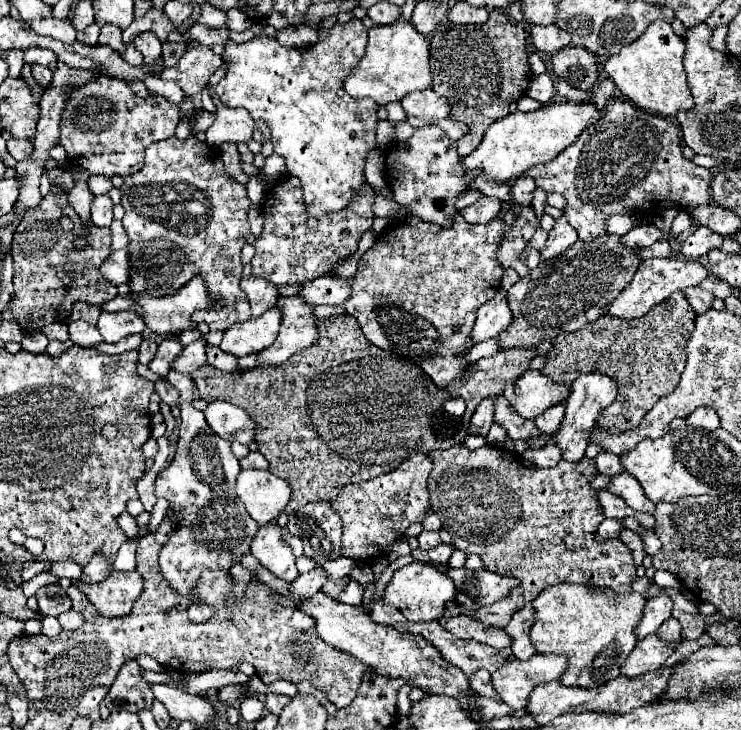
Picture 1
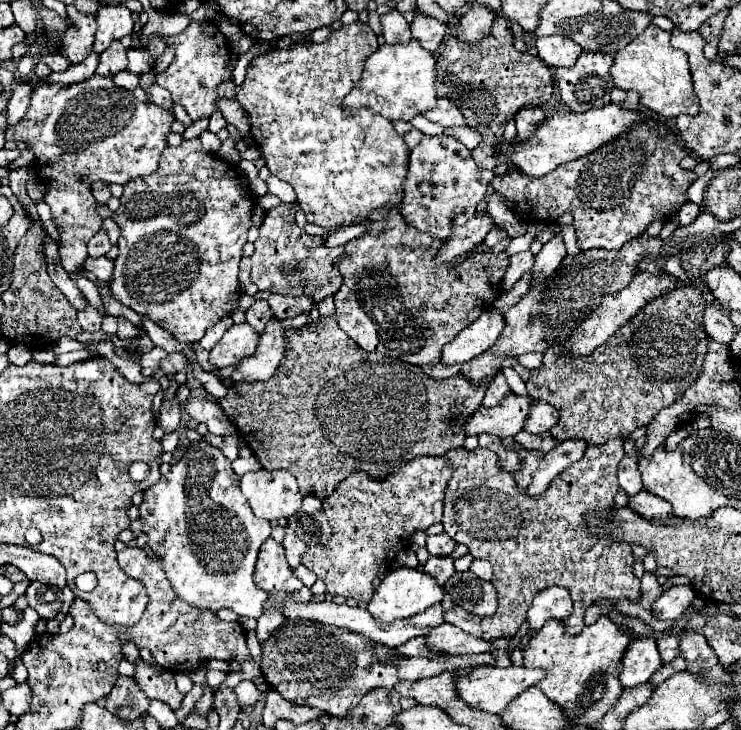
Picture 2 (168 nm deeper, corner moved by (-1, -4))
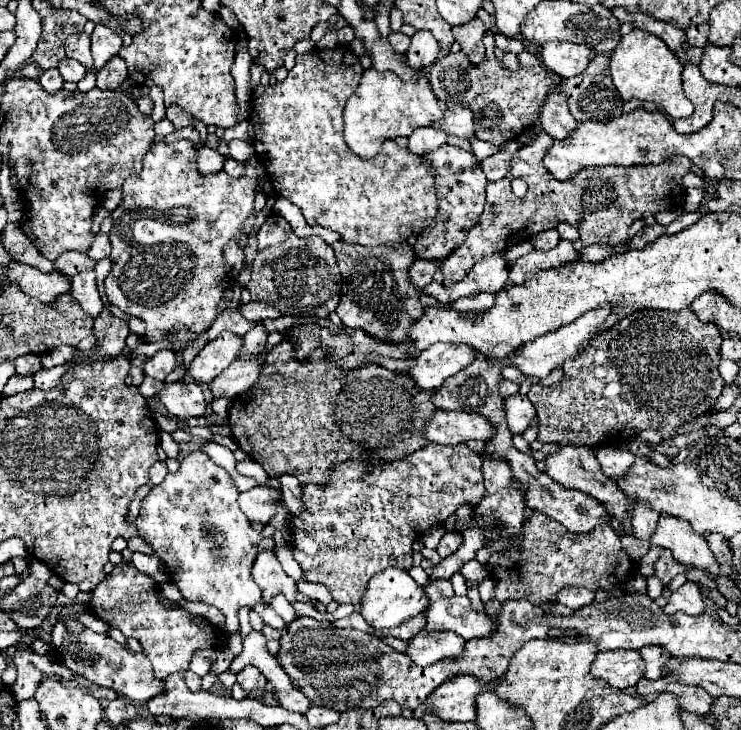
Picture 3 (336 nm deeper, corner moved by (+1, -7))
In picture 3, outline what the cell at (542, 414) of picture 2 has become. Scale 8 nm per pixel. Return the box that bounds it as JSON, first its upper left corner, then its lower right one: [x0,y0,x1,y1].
[504,395,536,433]

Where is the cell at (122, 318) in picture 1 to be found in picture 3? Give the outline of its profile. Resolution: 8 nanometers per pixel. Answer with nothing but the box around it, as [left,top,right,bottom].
[94,309,128,357]

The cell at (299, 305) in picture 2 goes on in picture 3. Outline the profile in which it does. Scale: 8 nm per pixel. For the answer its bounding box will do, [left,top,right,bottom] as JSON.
[240,301,282,321]

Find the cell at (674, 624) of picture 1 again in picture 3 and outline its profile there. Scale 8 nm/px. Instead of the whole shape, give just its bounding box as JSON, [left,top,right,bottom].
[640,645,672,679]

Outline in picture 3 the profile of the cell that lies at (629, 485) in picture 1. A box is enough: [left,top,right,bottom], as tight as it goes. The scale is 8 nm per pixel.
[650,515,718,575]

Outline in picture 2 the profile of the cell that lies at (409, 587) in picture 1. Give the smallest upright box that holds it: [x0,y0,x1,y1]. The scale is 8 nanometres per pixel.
[368,568,444,624]

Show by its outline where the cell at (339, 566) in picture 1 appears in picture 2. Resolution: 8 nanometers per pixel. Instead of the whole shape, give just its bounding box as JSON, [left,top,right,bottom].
[292,566,316,586]

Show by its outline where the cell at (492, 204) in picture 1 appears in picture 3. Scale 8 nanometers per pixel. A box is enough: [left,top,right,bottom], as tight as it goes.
[410,259,440,287]

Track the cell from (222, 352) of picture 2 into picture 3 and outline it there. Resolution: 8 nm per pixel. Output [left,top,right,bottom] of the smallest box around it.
[190,331,242,383]

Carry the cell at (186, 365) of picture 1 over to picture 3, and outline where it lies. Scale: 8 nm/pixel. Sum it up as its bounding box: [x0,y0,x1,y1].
[144,349,176,381]

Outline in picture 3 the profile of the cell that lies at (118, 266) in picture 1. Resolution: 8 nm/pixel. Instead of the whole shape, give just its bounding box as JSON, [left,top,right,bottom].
[54,251,96,277]

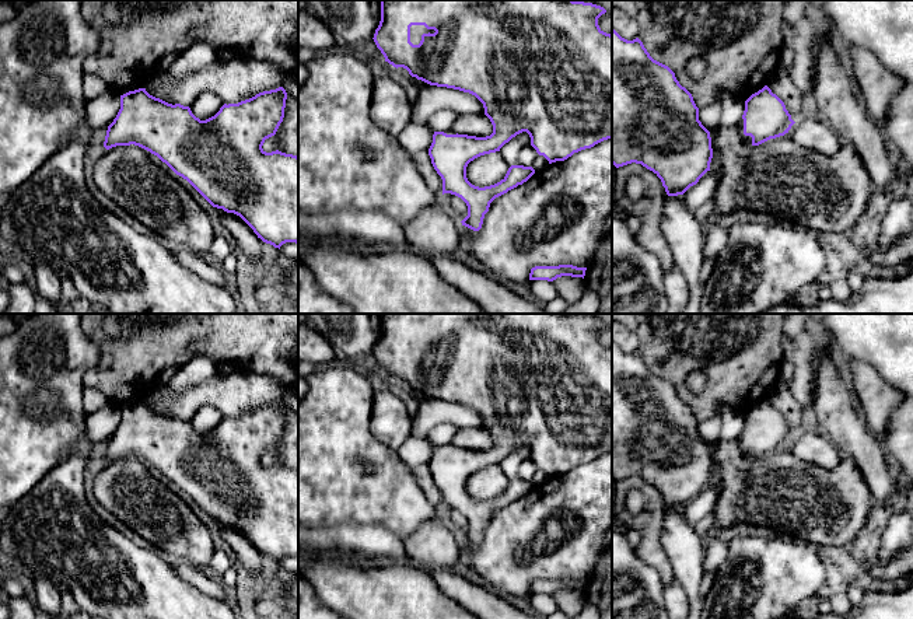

> TASK OBJECTIVE
Starting at the line that contains "at (118, 266)" and ending at the final line of the data, reproduce each line exactly. Pictures stay out of the copy.

> EXERCISE RESULT
Outline in picture 3 the profile of the cell that lies at (118, 266) in picture 1. Resolution: 8 nm/pixel. Instead of the whole shape, give just its bounding box as JSON, [left,top,right,bottom].
[54,251,96,277]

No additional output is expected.